In May 2022, shareholders rejected an options bonus for Dimon after his take-home pay of $84.4 million in 2021, which included a $52.6 million special award. Despite a nearly 25% decline in profits and a 17% decline in shares over the past year, the bank praised Dimon's leadership in navigating the challenging global economic environment: "Under Mr Dimon's stewardship, the firm continued to serve its clients and customers around the world during a time of unprecedented business demands."
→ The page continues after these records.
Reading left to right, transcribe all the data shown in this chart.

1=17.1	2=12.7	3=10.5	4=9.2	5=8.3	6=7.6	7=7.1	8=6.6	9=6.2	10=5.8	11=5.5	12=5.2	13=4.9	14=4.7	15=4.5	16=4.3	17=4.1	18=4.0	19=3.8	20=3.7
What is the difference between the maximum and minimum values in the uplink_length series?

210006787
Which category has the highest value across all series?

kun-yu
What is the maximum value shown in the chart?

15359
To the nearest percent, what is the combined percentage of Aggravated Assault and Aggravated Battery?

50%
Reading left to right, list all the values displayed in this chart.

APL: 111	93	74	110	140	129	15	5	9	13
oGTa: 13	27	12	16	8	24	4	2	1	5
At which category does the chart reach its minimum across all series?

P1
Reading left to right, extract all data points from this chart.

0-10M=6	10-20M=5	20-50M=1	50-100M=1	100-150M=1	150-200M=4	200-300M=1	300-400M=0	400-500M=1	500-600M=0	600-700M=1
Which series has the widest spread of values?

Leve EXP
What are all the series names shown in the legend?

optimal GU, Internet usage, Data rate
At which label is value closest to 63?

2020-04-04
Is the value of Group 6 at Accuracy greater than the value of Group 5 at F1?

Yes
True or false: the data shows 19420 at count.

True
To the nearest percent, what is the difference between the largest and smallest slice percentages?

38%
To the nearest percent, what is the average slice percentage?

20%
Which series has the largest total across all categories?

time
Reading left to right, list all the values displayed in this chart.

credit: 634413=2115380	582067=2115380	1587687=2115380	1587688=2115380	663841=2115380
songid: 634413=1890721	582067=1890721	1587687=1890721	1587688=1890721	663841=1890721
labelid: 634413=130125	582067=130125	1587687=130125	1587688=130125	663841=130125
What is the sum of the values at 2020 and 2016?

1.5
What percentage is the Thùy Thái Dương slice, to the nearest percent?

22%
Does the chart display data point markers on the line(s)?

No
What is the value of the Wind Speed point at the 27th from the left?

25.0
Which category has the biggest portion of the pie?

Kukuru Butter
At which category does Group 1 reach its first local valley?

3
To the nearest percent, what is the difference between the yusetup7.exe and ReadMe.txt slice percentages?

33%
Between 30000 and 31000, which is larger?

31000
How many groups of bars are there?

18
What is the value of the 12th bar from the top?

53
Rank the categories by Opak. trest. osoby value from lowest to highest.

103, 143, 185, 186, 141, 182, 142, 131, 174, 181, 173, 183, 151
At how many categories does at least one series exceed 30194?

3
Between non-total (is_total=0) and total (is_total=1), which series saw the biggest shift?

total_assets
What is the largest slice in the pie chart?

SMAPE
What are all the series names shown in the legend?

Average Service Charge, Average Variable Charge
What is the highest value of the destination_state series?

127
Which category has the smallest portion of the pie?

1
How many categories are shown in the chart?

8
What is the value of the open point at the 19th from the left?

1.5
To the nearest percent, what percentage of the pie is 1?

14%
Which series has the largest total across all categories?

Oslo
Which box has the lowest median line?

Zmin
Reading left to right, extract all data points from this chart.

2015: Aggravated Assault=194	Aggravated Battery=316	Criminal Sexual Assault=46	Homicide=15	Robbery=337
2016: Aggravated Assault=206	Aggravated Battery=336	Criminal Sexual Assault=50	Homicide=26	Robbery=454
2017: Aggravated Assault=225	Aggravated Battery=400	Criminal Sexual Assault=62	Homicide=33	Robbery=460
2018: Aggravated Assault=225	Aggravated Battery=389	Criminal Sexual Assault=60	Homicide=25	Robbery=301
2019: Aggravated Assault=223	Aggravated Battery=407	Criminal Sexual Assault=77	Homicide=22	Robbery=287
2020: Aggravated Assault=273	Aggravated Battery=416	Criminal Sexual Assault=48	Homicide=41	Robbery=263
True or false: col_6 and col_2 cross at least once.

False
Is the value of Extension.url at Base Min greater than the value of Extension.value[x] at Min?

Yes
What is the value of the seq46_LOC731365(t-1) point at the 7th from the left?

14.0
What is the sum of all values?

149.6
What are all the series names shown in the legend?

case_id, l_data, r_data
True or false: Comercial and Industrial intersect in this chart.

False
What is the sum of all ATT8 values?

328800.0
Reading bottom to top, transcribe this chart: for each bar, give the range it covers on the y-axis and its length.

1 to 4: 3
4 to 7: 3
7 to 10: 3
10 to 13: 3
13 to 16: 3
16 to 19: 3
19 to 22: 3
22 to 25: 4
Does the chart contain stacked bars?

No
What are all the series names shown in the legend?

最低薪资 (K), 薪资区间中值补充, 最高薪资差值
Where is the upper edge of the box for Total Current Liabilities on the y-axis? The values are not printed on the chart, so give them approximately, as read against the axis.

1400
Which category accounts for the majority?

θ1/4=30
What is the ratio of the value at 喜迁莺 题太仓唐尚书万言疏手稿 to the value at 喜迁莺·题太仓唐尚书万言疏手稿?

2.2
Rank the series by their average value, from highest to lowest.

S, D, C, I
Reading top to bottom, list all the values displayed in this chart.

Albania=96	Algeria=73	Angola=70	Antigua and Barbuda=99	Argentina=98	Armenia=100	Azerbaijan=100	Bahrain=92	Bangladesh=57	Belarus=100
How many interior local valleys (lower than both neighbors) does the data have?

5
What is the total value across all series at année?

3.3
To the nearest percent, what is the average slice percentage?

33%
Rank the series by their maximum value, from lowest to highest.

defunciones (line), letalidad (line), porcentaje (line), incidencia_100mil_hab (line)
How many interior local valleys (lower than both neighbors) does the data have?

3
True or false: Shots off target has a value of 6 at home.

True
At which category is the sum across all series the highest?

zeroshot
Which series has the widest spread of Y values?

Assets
14. Axel Lehmann - Credit Suisse CEO
Credit Suisse Group AG Chairman, Axel Lehmann, has announced that he will not accept payment of 1.5 million Swiss francs ($1.6 million) for his first year on the job, given the bank's worst annual performance since the 2008 financial crisis. According to the bank's compensation report, Lehmann will forgo the standard fee that board members typically receive on top of their salaries. For the period from April 2022 to April 2023, Lehmann was allocated compensation of 3 million francs, and he plans to propose a lower total pay of 3.8 million francs for the following pay period at the annual shareholder meeting. Additionally, the bank is intending to increase the proportion of the chairman's compensation paid in shares from 33% to 50%.